I guess where does not like integer results. Try | where isnotnull(mvfind(AuthenticationMethod, "x509_PKI"))

Re: Search filter for field eliminating output if a specific values (out of two) is true

geoffmoraes — Mon, 14 Oct 2019 04:52:58 GMT

Well, | where isnotnull(mvfind(AuthenticationMethod, "x509_PKI")) shows hosts that have only had x509_PKI auths; just the opposite of what is required.

So I tried | where isnull(mvfind(AuthenticationMethod, "x509_PKI")), which gives the same output as | where (AuthenticationMethod!="x509_PKI"). These show just the Lookup auths but even if there was a x509_PKI for that host within the past 6 hours. So, none of these give the required output.

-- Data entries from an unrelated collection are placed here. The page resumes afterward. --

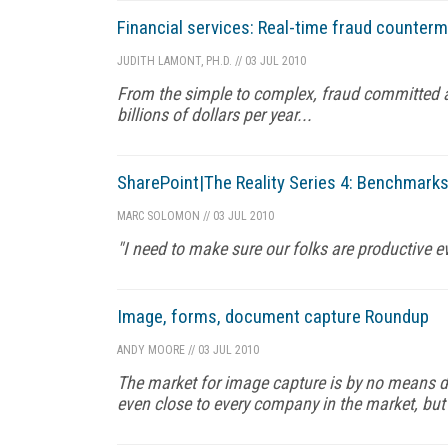
Financial services: Real-time fraud counter
JUDITH LAMONT, PH.D.
//
03 JUL 2010
From the simple to complex, fraud committed ag
billions of dollars per year...
SharePoint|The Reality Series 4: Benchmark
MARC SOLOMON
//
03 JUL 2010
"I need to make sure our folks are productive ev
Image, forms, document capture Roundup
ANDY MOORE
//
03 JUL 2010
The market for image capture is by no means di
even close to every company in the market, but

Re: Search filter for field eliminating output if a specific values (out of two) is true

woodcock — Sun, 20 Oct 2019 22:25:35 GMT

Your description is unclear but if what you need is to find and host that has any AuthenticationMethod="Lookup" events that have not had a partner AuthenticationMethod!="x509_PKI" event within 6-hours (on either side), then this will do that:

index="security" AND sourcetype="cisco:ise CISE_Passed_Authentications" AND HostIdentityGroup="Endpoint Identity Groups:Profiled:Workstation" AND "Device Type=Device Type#All Device Types#Network Devices#Cisco#Monitor Mode" AND Protocol!="Tacacs" AND (AuthenticationMethod="Lookup" OR AuthenticationMethod!="x509_PKI")
| streamstats time_window=6h count(eval(AuthenticationMethod="x509_PKI")) AS x509_PKI_count BY host
| search AuthenticationMethod="x509_PKI" AND x509_PCI_count=0

Re: Search filter for field eliminating output if a specific values (out of two) is true

geoffmoraes — Fri, 25 Oct 2019 01:53:07 GMT

Had to tweak it a bit, but this helped. Thanks!